In the same year, she commissioned a powerful new book, in which a variety of poets attempt to stamp their mark in their portrayals of the ongoing invasions and conflicts in the Middle East. Duffy’s own entry in this compilation, entitled “The Big Ask”, centres on a series of questions posed about Guantanamo Bay, the alleged weapons of mass destruction, Saddam Hussein and the roles of presidents Bush and Obama. Duffy creates penetrating images of a war crimes court with a tightly rhymed series of verses converging on the sound of “Barack”,
When did the President give you the date?
Nothing to do with Barack!
Were 1200 targets marked on a chart?
Nothing was circled in black.
On what was the prisoner stripped and stretched?

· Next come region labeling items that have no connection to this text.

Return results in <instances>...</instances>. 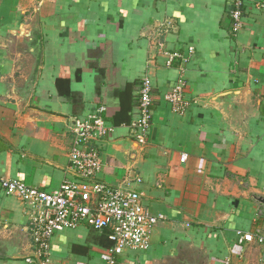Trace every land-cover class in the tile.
I'll return each instance as SVG.
<instances>
[{"label":"crops","instance_id":"crops-1","mask_svg":"<svg viewBox=\"0 0 264 264\" xmlns=\"http://www.w3.org/2000/svg\"><path fill=\"white\" fill-rule=\"evenodd\" d=\"M231 8L230 0H0V264H30L34 254L28 205L1 178L47 190L73 178L72 127L97 110L114 127L96 141L99 178L139 191L163 216L149 247L125 250L116 264H264L256 239L264 235V8L248 6L237 33ZM182 71L193 101L185 114L165 98ZM144 76L155 105L143 145L130 123ZM69 88L81 95L76 103ZM51 244L49 264H109L108 230L66 228Z\"/></svg>","mask_w":264,"mask_h":264},{"label":"built area","instance_id":"built-area-1","mask_svg":"<svg viewBox=\"0 0 264 264\" xmlns=\"http://www.w3.org/2000/svg\"><path fill=\"white\" fill-rule=\"evenodd\" d=\"M229 12L233 33L239 32L249 13L248 6L264 8V0H230ZM190 47L189 52L194 53ZM176 55H171L169 63ZM183 71L165 94L172 109L187 113L193 101L186 95ZM136 118L130 123L132 136L141 144L148 141L154 115L155 85L151 77L141 79ZM100 111L103 109L100 108ZM114 127L100 112L76 118L72 127L70 169L74 177L65 179L59 187L47 190L18 178H1L7 195H16L29 208V230L34 254L26 258L30 264H49L53 236L66 229L81 226L94 230H108L112 245L102 257L116 264V257L125 250H146L153 228L163 218L145 208L142 194L123 185H110L99 178L104 166L96 141L108 137ZM186 159L182 155L181 160ZM240 234V241H253L251 233ZM257 241L264 244V235Z\"/></svg>","mask_w":264,"mask_h":264},{"label":"trees","instance_id":"trees-1","mask_svg":"<svg viewBox=\"0 0 264 264\" xmlns=\"http://www.w3.org/2000/svg\"><path fill=\"white\" fill-rule=\"evenodd\" d=\"M98 88H99V86H98ZM66 94L72 100L73 103H76L77 102V96L80 95L78 92H72V91H70V88L68 89V91H67ZM80 97H81V95H80ZM0 147H2L1 141H0Z\"/></svg>","mask_w":264,"mask_h":264}]
</instances>
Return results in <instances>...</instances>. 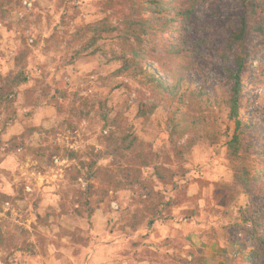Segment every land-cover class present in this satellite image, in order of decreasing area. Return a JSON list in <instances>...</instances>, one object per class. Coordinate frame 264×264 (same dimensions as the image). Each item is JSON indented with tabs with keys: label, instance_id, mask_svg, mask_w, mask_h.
Instances as JSON below:
<instances>
[{
	"label": "rangeland",
	"instance_id": "1",
	"mask_svg": "<svg viewBox=\"0 0 264 264\" xmlns=\"http://www.w3.org/2000/svg\"><path fill=\"white\" fill-rule=\"evenodd\" d=\"M151 1L0 0V264H264V187L238 180L264 158V0Z\"/></svg>",
	"mask_w": 264,
	"mask_h": 264
},
{
	"label": "trees",
	"instance_id": "2",
	"mask_svg": "<svg viewBox=\"0 0 264 264\" xmlns=\"http://www.w3.org/2000/svg\"><path fill=\"white\" fill-rule=\"evenodd\" d=\"M175 0H152L149 2L150 5L152 6H159L162 9V12L164 11H171L172 8V2ZM253 6L255 4L253 3ZM153 8H151L152 10ZM155 11V9H154ZM131 24V25H130ZM128 27L125 26L124 29L120 30L117 26H114L112 23H110L108 20H103L99 23L97 26V29H95V34L97 35L98 33H104L110 36H117L121 37V35L124 36H131L138 38V35H135V29L130 27L134 26V23H130ZM247 27L245 26V22L242 23L241 30L237 32H233V42L238 43L241 42L246 34ZM250 34H262L263 33V28L261 25L256 24L252 25L251 29L249 30ZM95 37V36H94ZM97 39V38H95ZM134 58L132 61H130L127 58H123V65L121 66L120 69L117 70V74H124V73H132L133 75L137 76L141 72H143V68L140 66L141 63L138 61L139 59V52H134L133 53ZM243 61L242 59L238 60V71L242 69ZM146 78L148 79V83L153 87V89L162 97L165 98L166 100H170L171 102H174L176 98L179 96L180 92V80L176 79L175 83L169 84L165 81H163L155 72H153L150 69L146 70ZM231 77L234 80V85L232 87V99H231V106H230V116H231V121L235 124V129L236 132L238 133L239 130L241 129V122L239 120L238 116V96L241 92V82L239 79V74L236 75L234 73H231ZM27 81L25 75L23 74H18L12 79H9L5 87L3 88V91L1 92V99L4 97L11 96L12 99H15L17 96V89L19 86L25 84ZM153 109L150 110L148 113H152ZM146 113L144 111L141 112V115H145ZM229 148L231 150L232 155L238 156L240 151H241V138L239 134H234L233 137L231 138L230 142L228 143ZM131 145L127 146V149H129ZM71 159H75L76 161L79 162V164L82 167H88L89 169H93L95 166V163H89V164H84L83 162H80L77 158V154L75 153H69L68 155ZM253 165L255 167V170H253L251 173L245 172L244 174L239 175V182L244 186L248 187L249 184L254 183V187H264V158L260 157L259 159H256V161H253ZM256 168H259L258 170ZM80 171H77V174L75 175V179H78L80 177ZM92 174H88L87 179L89 180ZM245 175V176H244ZM257 219V217H256Z\"/></svg>",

Nothing resembling a rack.
Guantanamo Bay - how many detained?
How many grains in a sack?
Extraordinary Rendition - give me some names.
How many cards in a pack?
Sexing the Dossier - name of the game?
Poker. Gin Rummy. Blackjack.
What’s your understanding of ‘shock’ and ‘awe’?
I didn’t plan the attack.
Once inside the Mosque, describe what you saw.
I couldn’t see through the smoke.
Your estimate of the cost of the War?
I had no brief to keep track.
Where was Saddam when they found him at last?
Maybe holed under a shack.
What happened to him once they’d kicked his ass?
Maybe he swung from the neck.
The WMD...you found the stash?
Well, maybe not in Iraq.
Duffy’s new poem The Christmas Truce continues in this anti-war vein, making sense of war and condemning its atrocities. Her attempts to bring the ceasefires and fraternisations to life for children are welcome.